La nostalgie est étymologiquement une maladie. Ce terme vient des deux mots grecs nostos et algia, qui signifient le retour et la maladie. La nostalgie est alors l’ennui créé par le désir du retour au passé ou dans son pays. La plus ancienne description connue de cette maladie est celle du médecin Gerbois le 29 prairial, an 11.

Éradiquer la maladie

Pour combattre la nostalgie, il suffirait d’abandonner une perception de la vie qui transforme le passé en période sacrée, la perception du temps sous forme de périodes qui se suivent les unes aux autres et dont les plus anciennes seraient les plus valorisées. Le spleen baudelairien exprime un mal de vivre qui comprend l’ennui, la nostalgie, la solitude et la culpabilité. Dans les faits, nostalgie et ennui sont liés, car s’ennuyer, c’est avoir la nostalgie de quelqu’un ou de quelque chose. Les réseaux sociaux et le relais des plates-formes dans ceux-ci sont une source d’activité indéniable à travers différents ressorts : faire agir l’individu, la force de l’ennui ou encore tout simplement des formes invisibles du travail des données.
Le point de départ reste le fait que des usagers alimentent gratuitement des plates-formes et des réseaux sociaux de données personnelles, des propositions, des liens entre individus, organisation, concepts et contenus créatifs.
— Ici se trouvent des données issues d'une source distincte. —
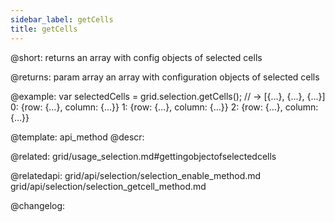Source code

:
 ```yaml
---
sidebar_label: getCells
title: getCells
---          
```


@short: returns an array with config objects of selected cells


@returns:
param       array      an array with configuration objects of selected cells



@example:
var selectedCells = grid.selection.getCells();
// -> [{…}, {…}, {…}]
0: {row: {…}, column: {…}}
1: {row: {…}, column: {…}}
2: {row: {…}, column: {…}}


@template: api_method
@descr:

@related: grid/usage_selection.md#gettingobjectofselectedcells

@relatedapi: grid/api/selection/selection_enable_method.md
grid/api/selection/selection_getcell_method.md

@changelog:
Les plates-formes sont monnayées dans l’instant par les acteurs du web. La question se pose alors de savoir que faire des vieilles données. Pourquoi les informations d’un voyage posté il y a quatre ans sur BlaBlaCar peuvent-elles être utiles ? Que réveille dans vos souvenirs la photographie d’un jardin posté sur Facebook, Snapchat ou Twitter ? Une ancienne location à la mer louée sur Airbnb peut-elle vous inviter à revoir « la belle bleue » ? La réponse est clairement oui, réveiller la nostalgie fait agir.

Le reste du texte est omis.